Diableries augmentées | Révélations Méliès

Diableries augmentées | Révélations Méliès

Collaboration Petermfriess, Olivier Guyaux et Dan Zhu

Diableries augmentées est une œuvre où les visions stéréoscopiques de Georges Méliès sont réinterprétées par une approche artistique contemporaine. Ces cartes du XIXe siècle, avec leurs squelettes dansants, leurs diables satiriques et leurs mondes souterrains en décomposition, présentent la mort non pas comme une finalité, mais comme un portail. C'est un théâtre symbolique où le voile entre visible et invisible s'amincit et offre un passage vers des dimensions cachées. Collection Fonds Alain Roch

Les Diableries de Méliès , nées d'une époque marquée par les renouveaux de l'occultisme, la théosophie et l'imaginaire, sont appréhendées à travers les nouvelles perspectives de l'intelligence artificielle. Celle-ci agit à la fois comme médium et alchimiste, devinant des motifs dans l'ombre, découvrant des traces inconscientes, animant ce qui était immobile. À l'instar des séances du XIXe siècle, où l'ectoplasme et les photographies manipulées devenaient des vecteurs de contact avec les esprits, les algorithmes d'aujourd'hui évoquent des figures archétypales : la foule squelettique, le filou grotesque, le diable présidant un théâtre infernal.

Après que le stéréoscope ait révélé une troisième dimension cachée, invisible à l'œil nu, l'IA restitue de nouvelles dimensions à partir des archives. Cette résonance spatiale rappelle les interférences d'un espace visuel, où les rayons lumineux vibrent ensemble. Ce que la stéréoscopie accomplit optiquement, l'IA le prolonge informatiquement : elle fait émerger des relations invisibles, évoque des géométries latentes et génère de nouveaux accords perceptifs. Chaque Diablerie devient fluide et vivante, accompagnée de paysages sonores à la vitalité mystérieuse. De soudaines éruptions visuelles évoquent la mutabilité des voix spirituelles, comme si les archives elles-mêmes étaient possédées par quelque chose au-delà de la somme de leurs fragments.

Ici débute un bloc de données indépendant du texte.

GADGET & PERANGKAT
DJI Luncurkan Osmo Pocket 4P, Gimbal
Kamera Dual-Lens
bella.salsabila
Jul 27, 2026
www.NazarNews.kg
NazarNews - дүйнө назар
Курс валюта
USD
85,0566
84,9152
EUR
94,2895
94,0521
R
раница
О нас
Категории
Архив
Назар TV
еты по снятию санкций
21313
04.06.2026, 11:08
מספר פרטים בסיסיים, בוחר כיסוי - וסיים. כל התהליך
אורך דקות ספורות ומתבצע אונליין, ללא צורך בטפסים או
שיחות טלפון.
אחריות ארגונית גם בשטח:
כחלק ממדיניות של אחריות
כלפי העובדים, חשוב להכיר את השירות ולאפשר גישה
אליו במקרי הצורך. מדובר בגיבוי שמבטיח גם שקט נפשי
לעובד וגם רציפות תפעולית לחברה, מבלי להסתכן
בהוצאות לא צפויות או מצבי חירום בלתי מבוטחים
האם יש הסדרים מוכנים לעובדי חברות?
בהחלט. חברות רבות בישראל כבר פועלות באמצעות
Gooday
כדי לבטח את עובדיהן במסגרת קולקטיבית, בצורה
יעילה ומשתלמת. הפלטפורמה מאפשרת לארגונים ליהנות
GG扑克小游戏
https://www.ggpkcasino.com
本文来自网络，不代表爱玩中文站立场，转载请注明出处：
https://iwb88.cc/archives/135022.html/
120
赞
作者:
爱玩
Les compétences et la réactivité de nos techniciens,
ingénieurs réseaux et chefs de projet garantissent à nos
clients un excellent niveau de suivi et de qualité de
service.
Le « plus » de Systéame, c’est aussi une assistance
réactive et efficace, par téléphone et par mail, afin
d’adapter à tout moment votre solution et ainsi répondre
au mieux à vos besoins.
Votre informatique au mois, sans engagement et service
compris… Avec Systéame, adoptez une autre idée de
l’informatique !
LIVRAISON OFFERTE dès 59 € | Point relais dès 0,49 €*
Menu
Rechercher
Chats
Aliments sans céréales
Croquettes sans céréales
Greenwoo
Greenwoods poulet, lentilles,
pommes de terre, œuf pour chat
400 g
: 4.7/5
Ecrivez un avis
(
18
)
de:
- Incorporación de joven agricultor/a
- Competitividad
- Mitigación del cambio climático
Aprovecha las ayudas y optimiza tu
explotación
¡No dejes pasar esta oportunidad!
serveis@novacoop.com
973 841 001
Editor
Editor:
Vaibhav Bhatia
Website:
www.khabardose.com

Créée grâce à l'intelligence artificielle, l'œuvre examine chaque carte stéréoscopique à travers des lentilles et des oreilles artificielles, invitant la machine à révéler des motifs invisibles et des courants narratifs, puis à transformer les images fixes en paysages oniriques animés. L'expérience visuelle est accompagnée d'une bande sonore inspirée de La Voix des songes (1880) de Félix de Godefroid pour composer une extension organique qui entraîne le spectateur au cœur du labyrinthe des révélations infernales.

En ce sens, l'œuvre d'art Diableries augmentées s'appuie sur une généalogie des thanotechnologies – instruments servant de médiateurs entre les vivants et les morts. Contrairement à la plupart des répliques numériques actuelles d'individus (chatbots, hologrammes, jumeaux numériques), les hantises sont ici collectives, symboliques et allégoriques. Le théâtre infernal de Méliès vibre des échos de l'imagerie occulte, et Diableries augmentées devient un autre corps résonnant, amplifiant les archétypes et ravivant les strates de l'inconscient.

L'œuvre entre en résonance avec les notions contemporaines de vie post-mortem, où données, corps et images persistent au-delà de leurs limites temporelles. Il s'agit d'une double alchimie : celle de Méliès, d'abord, qui transmute la mort en spectacle et en satire ; puis celle algorithmique de l'IA, qui transmute l'immobilité en mouvement et le silence en résonance. Au fil du temps, la résonance elle-même se modifie : de même que les impressions sur coton argenté approfondissent leur timbre avec le temps, les modèles d'IA acquièrent de nouvelles patines au fil des ans. Technologies passées et présentes se répondent, produisant des harmoniques qu'aucune ne pourrait maintenir seule.

Pour le spectateur, l'expérience n'est pas passive. Chaque tableau est un seuil, un portail vers un écosystème d'ombres où les technologies du passé dialoguent avec celles du présent, où l'humour occulte rencontre la sorcellerie numérique. Regarder, c'est participer à une initiation : guidé à travers des architectures infernales, immergé dans une archéologie poétique des esprits cachés, et invité à considérer que les morts ne sont jamais silencieux, seulement des formes changeantes.

L'œuvre est exposée à la Tiny Gallery Bruxelles jusqu'au printemps 2026, parallèlement à la grande présentation Grand Art in Photography – Symbolism, Esotericism, Occultism (1860–1918) : Photography in the Art Nouveau Period réalisée en collaboration avec la Maison Hannon.